Protecting developers from abstraction (and themselves)
Massive security breaches very often make the news. But for every major breach from a state actor, you might also see another kind of breach: someone accidentally left some data open to the public and an enterprising developer found it. In the best case scenario, the company gets a heads up. In the worst case, they may never find out about it at all—and the bad actor continues to reap the benefits.
That often boils down to what may be a series of simple mistakes. They may have configured the wrong IAM permissions. They might have just left an S3 bucket open to the public. They misread the YAML or mindlessly typed an error while watching a basketball game on their second monitor. Or any other number of deceptively simple factors.
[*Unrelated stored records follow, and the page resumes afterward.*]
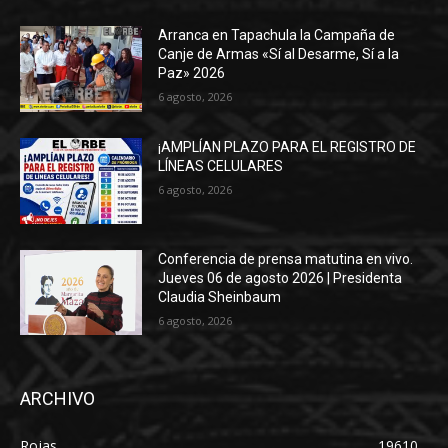
Arranca en Tapachula la Campaña de
Canje de Armas «Sí al Desarme, Sí a la
Paz» 2026
6 agosto, 2026
¡AMPLÍAN PLAZO PARA EL REGISTRO DE
LÍNEAS CELULARES
6 agosto, 2026
Conferencia de prensa matutina en vivo.
Jueves 06 de agosto 2026 | Presidenta
Claudia Sheinbaum
6 agosto, 2026
ARCHIVO
Rojas
19610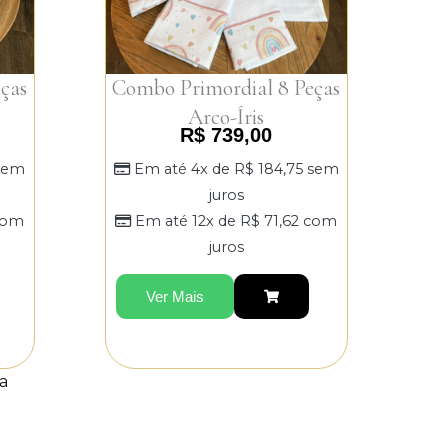
ças
Combo Primordial 8 Peças
Arco-Íris
R$
739,00
sem
Em até 4x de
R$
184,75
sem
juros
om
Em até 12x de
R$
71,62
com
juros
Ver Mais
a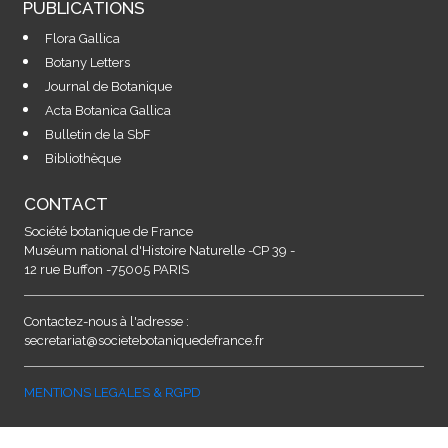
PUBLICATIONS
Flora Gallica
Botany Letters
Journal de Botanique
Acta Botanica Gallica
Bulletin de la SbF
Bibliothèque
CONTACT
Société botanique de France
Muséum national d'Histoire Naturelle -CP 39 -
12 rue Buffon -75005 PARIS
Contactez-nous à l'adresse :
secretariat@societebotaniquedefrance.fr
MENTIONS LEGALES & RGPD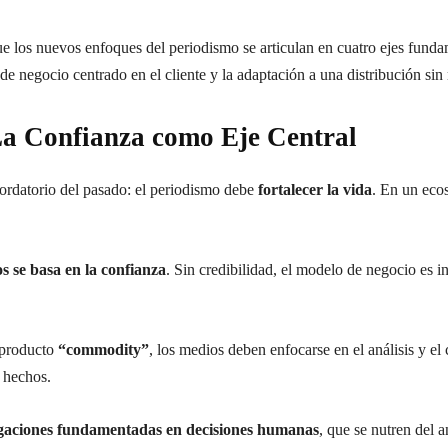
e los nuevos enfoques del periodismo se articulan en cuatro ejes fundam
de negocio centrado en el cliente y la adaptación a una distribución si
La Confianza como Eje Central
ordatorio del pasado: el periodismo debe
fortalecer la vida
. En un ecos
os se basa en la confianza
. Sin credibilidad, el modelo de negocio es i
 producto
“commodity”
, los medios deben enfocarse en el análisis y el
 hechos.
igaciones fundamentadas en decisiones humanas
, que se nutren del a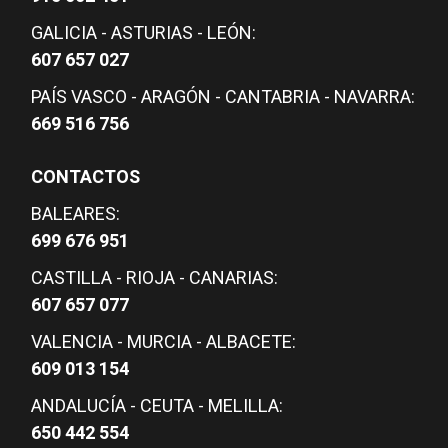
GALICIA - ASTURIAS - LEÓN:
607 657 027
PAÍS VASCO - ARAGÓN - CANTABRIA - NAVARRA:
669 516 756
CONTACTOS
BALEARES:
699 676 951
CASTILLA - RIOJA - CANARIAS:
607 657 077
VALENCIA - MURCIA - ALBACETE:
609 013 154
ANDALUCÍA - CEUTA - MELILLA:
650 442 554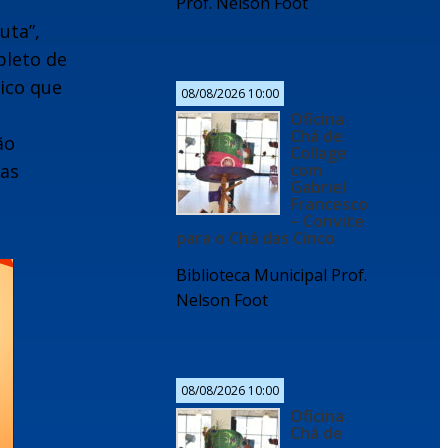
Prof. Nelson Foot
uta”,
pleto de
ico que
08/08/2026 10:00
Oficina
Chá de
ão
Collage
cas
com
Gabriel
Francesco
– Convite
para o Chá das Cinco
Biblioteca Municipal Prof.
Nelson Foot
08/08/2026 10:00
Oficina
Chá de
So while managing proper Security with a capital S is typically one of the top (if not the top) priorities for cloud providers, there’s another challenge. Suppose you’re abstracting everything out to allow users to just focus on their app. In that case, you may be introducing another point of failure: someone concentrating so much on the app that they don’t think about their configurations.
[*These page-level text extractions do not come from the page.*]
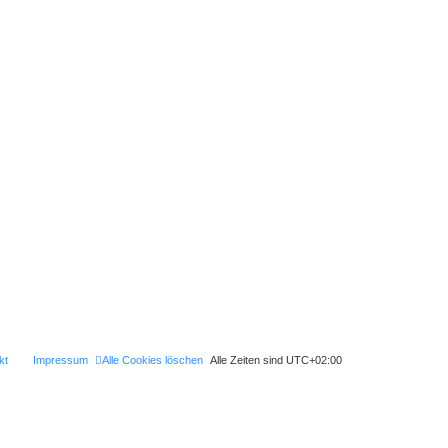
kt
Impressum
Alle Cookies löschen
Alle Zeiten sind
UTC+02:00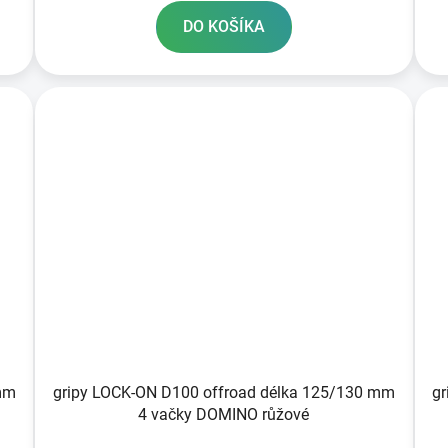
DO KOŠÍKA
mm
gripy LOCK-ON D100 offroad délka 125/130 mm
g
4 vačky DOMINO růžové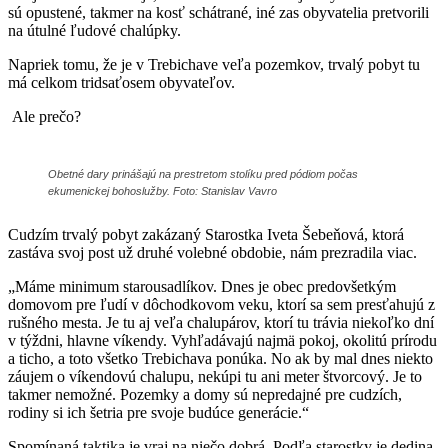
sú opustené, takmer na kosť schátrané, iné zas obyvatelia pretvorili
na útulné ľudové chalúpky.
Napriek tomu, že je v Trebichave veľa pozemkov, trvalý pobyt tu
má celkom tridsaťosem obyvateľov.
Ale prečo?
Obetné dary
prinášajú na prestretom stolíku pred pódiom počas
ekumenickej bohoslužby. Foto: Stanislav Vavro
Cudzím trvalý pobyt zakázaný Starostka Iveta Šebeňová, ktorá
zastáva svoj post už druhé volebné obdobie, nám prezradila viac.
„Máme minimum starousadlíkov. Dnes je obec predovšetkým
domovom pre ľudí v dôchodkovom veku, ktorí sa sem presťahujú z
rušného mesta. Je tu aj veľa chalupárov, ktorí tu trávia niekoľko dní
v týždni, hlavne víkendy. Vyhľadávajú najmä pokoj, okolitú prírodu
a ticho, a toto všetko Trebichava ponúka. No ak by mal dnes niekto
záujem o víkendovú chalupu, nekúpi tu ani meter štvorcový. Je to
takmer nemožné. Pozemky a domy sú nepredajné pre cudzích,
rodiny si ich šetria pre svoje budúce generácie.“
Spomínaná taktika je vraj na niečo dobrá. Podľa starostky je dedina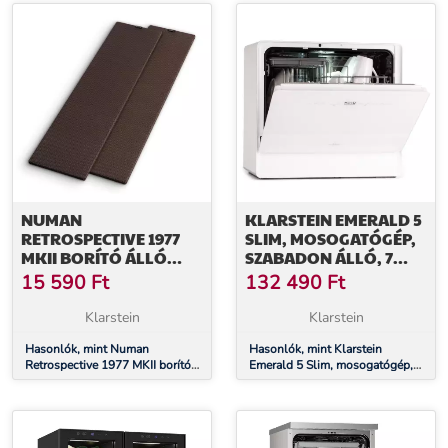
fekete
NUMAN
KLARSTEIN EMERALD 5
RETROSPECTIVE 1977
SLIM, MOSOGATÓGÉP,
MKII BORÍTÓ ÁLLÓ
SZABADON ÁLLÓ, 7
HANGFALRA, PÁR,
PROGRAM,
15 590
Ft
132 490
Ft
FEKETE-BARNA
ÉRINTÉSVEZÉRLÉS
Klarstein
Klarstein
Hasonlók, mint Numan
Hasonlók, mint Klarstein
Retrospective 1977 MKII borító
Emerald 5 Slim, mosogatógép,
álló hangfalra, pár, fekete-barna
szabadon álló, 7 program,
érintésvezérlés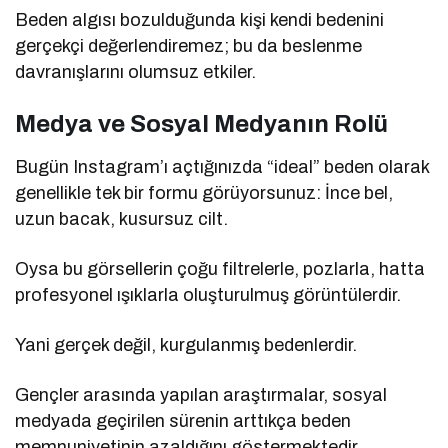
Beden algısı bozulduğunda kişi kendi bedenini
gerçekçi değerlendiremez; bu da beslenme
davranışlarını olumsuz etkiler.
Medya ve Sosyal Medyanın Rolü
Bugün Instagram’ı açtığınızda “ideal” beden olarak
genellikle tek bir formu görüyorsunuz: İnce bel,
uzun bacak, kusursuz cilt.
Oysa bu görsellerin çoğu filtrelerle, pozlarla, hatta
profesyonel ışıklarla oluşturulmuş görüntülerdir.
Yani gerçek değil, kurgulanmış bedenlerdir.
Gençler arasında yapılan araştırmalar, sosyal
medyada geçirilen sürenin arttıkça beden
memnuniyetinin azaldığını göstermektedir.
“It’s an area we spend a tremendous amount of time on,” McGee said. “As-a-service delivery tries to hold the promise that it’ll be more secure because you have experts handling Security for you. You don’t have to be an expert yourself. And a lot of those mistakes come from people configuring things wrong. We’re trying to directly address the configuration and control and compliance side of things.”
That may be easier said than done, especially as we reach a point where there may be hundreds of services available for just about every niche possible. But McGee said proactively ensuring those developers have their configurations correct is about as far up there as protecting them from state-sponsored hackers.
The march to 2030
It’s critical that we remember some of the tremendous innovation that happened across the board in 2020. Getting a vaccine for Covid-19 out the door in less than a year is a monumental scientific achievement and one that will continue to influence our research for decades. As Sir Isaac Newton said, “If I have seen further, it is by standing upon the shoulders of giants.”
But we can take a moment to appreciate the constant stream of new tools and technologies that continue to abstract away all the challenges of getting an application—something perhaps at the scale of Facebook or Google. Removing that challenge isn’t just right for your bottom line: it enables faster innovation that forces everyone to, in return, innovate. That is the best outcome for everyone.
That, of course, assumes everyone gets on board with the cloud. But McGee is optimistic about that.
“I think the penetration ten years from now could wind up being very high—maybe an 80% range,” he said. “Today, some people might say at 20%, while others would say maybe 4%. It depends on how you define ‘cloud.’ We’re in the midst of an expansion of what we think about as cloud from just being centralized public data centers to a more distributed kind of cloud. We have compute at the edge, computing in these core cloud data centers, and more options becoming available. If that’s what happens, then there’s a much broader slice of applications that could take advantage.”